Un menu simple mais animé et musical offre aux spectateurs une navigation aisée et bien réalisée.
Le sympathique making of démarre en studio où le comédien israélien Mahmud Shalaby reprend ses dialogues en français qui avaient posé problème au moment du tournage. Quelques propos des techniciens, des comédiens et du réalisateur viennent illustrer ce module qui donne ensuite la parole aux responsables des effets spéciaux qui ont eu beaucoup de pain sur la planche pour la reconstitution du Paris des années 40, sachant qu’aucune scène n’a pu être tournée dans la véritable Mosquée. A l’aide des images composites, les séquences de la poursuite ainsi que d’autres plans anodins en apparence sont longuement et brillamment analysés.
Outre la bande-annonce, vous retrouverez également un excellent entretien croisé entre le réalisateur Ismaël Ferroukhi et l’historien Benjamin Stora, qui a également servi de conseiller historique pour le film. Le réalisateur revient sur la genèse du projet, un article lu dans le Nouvel Observateur qui relatait le fait que la Mosquée de Paris avait caché des résistants et des Juifs durant la Seconde Guerre Mondiale.
Ismaël Ferroukhi aborde les recherches effectuées pour calquer son scénario à la réalité, l’histoire de la communauté maghrébine arrivée à Paris avant la guerre, leur évolution politique et sociale, les véritables Si Kaddour Ben Ghabrit (fondateur et directeur de la Mosquée de Paris) et Salim Hallali, le casting et la musique. Benjamin Stora se penche quant à lui sur la dimension historique du film en s’attardant sur les véritables acteurs et enjeux politiques de l’époque. Ce segment se clôt sur la présentation du film en Séance spéciale au Festival de Cannes en 2011.
Ce transfert Blu-ray restitue la belle photo du chef opérateur Jérôme Alméras (Omar m’a tuer) avec élégance et une définition quasi-optimale. Le Paris de l’Occupation se caractérise par des éléments chromatiques froids tandis que les cabarets et hôtels se distinguent par des ambiances plus ambrées. Si la clarté des séquences diurnes aurait tendance à amenuiser le piqué et les détails, force est de constater le soin apporté à la profondeur des contrastes et la vivacité des couleurs. Le relief est fort appréciable, la profondeur de champ estimable et le grain cinéma respecté.

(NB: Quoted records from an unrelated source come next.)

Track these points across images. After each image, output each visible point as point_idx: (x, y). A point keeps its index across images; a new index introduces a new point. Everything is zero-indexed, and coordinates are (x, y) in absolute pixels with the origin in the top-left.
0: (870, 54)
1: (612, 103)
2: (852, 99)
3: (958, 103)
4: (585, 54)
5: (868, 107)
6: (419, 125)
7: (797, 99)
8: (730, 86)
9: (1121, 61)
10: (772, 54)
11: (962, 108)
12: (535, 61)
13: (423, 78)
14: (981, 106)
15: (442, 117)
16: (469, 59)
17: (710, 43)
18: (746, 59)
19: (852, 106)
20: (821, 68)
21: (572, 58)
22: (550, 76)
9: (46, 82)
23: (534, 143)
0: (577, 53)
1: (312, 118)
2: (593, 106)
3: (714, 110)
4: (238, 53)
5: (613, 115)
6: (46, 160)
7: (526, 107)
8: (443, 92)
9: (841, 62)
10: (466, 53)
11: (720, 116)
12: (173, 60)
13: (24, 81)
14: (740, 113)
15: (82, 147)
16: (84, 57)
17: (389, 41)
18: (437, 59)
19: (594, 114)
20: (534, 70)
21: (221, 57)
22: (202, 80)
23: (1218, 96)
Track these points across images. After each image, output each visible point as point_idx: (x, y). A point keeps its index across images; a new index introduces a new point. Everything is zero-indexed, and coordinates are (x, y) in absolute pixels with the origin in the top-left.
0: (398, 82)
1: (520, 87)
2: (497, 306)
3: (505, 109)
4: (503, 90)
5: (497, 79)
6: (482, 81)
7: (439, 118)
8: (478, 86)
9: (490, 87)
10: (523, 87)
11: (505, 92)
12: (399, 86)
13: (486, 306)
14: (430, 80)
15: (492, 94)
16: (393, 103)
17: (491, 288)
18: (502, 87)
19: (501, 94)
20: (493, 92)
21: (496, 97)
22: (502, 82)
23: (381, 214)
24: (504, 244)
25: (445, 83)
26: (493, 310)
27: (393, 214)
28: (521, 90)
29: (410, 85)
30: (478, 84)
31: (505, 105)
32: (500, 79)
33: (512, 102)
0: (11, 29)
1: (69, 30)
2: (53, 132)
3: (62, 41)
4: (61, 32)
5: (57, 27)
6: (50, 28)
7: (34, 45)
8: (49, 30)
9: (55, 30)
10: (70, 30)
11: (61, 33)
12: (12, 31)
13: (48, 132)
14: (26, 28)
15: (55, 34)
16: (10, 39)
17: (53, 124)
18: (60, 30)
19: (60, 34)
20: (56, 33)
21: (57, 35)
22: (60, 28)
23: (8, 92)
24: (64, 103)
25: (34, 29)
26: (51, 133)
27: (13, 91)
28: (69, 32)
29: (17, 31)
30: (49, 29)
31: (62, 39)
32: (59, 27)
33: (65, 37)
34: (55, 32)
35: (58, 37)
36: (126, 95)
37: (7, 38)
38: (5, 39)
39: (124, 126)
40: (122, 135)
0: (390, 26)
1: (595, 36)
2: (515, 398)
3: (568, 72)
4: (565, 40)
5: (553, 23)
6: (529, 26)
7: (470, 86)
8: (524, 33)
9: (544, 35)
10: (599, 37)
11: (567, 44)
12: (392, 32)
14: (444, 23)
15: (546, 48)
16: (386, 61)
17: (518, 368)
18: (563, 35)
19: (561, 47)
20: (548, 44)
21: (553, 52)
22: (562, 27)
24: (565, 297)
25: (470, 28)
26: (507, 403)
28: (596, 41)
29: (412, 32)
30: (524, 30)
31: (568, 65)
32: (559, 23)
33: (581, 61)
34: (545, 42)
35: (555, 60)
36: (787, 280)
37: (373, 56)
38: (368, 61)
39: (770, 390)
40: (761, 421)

La musique est très importante dans Les Hommes libres et le mixage fait la part belle aux belles envolées de trompette et de dabourka. La piste DTS-HD Master Audio 5.1 bénéficie d’un traitement de faveur et plonge activement le spectateur dans l’ambiance du film. La balance frontale est dynamique, les dialogues précis, les latérales n’oublient jamais de distiller leur lot d’effets avec solidité même durant les séquences en intérieur (voir les scènes de l’hôtel). Le caisson de basses n’est pas oublié et les scènes de chant, de la poursuite et de la foule en liesse jouissent d’une puissance jamais démentie. L’éditeur joint également une piste audiovision ainsi que les sous-titres français destinés au public sourd et malentendant.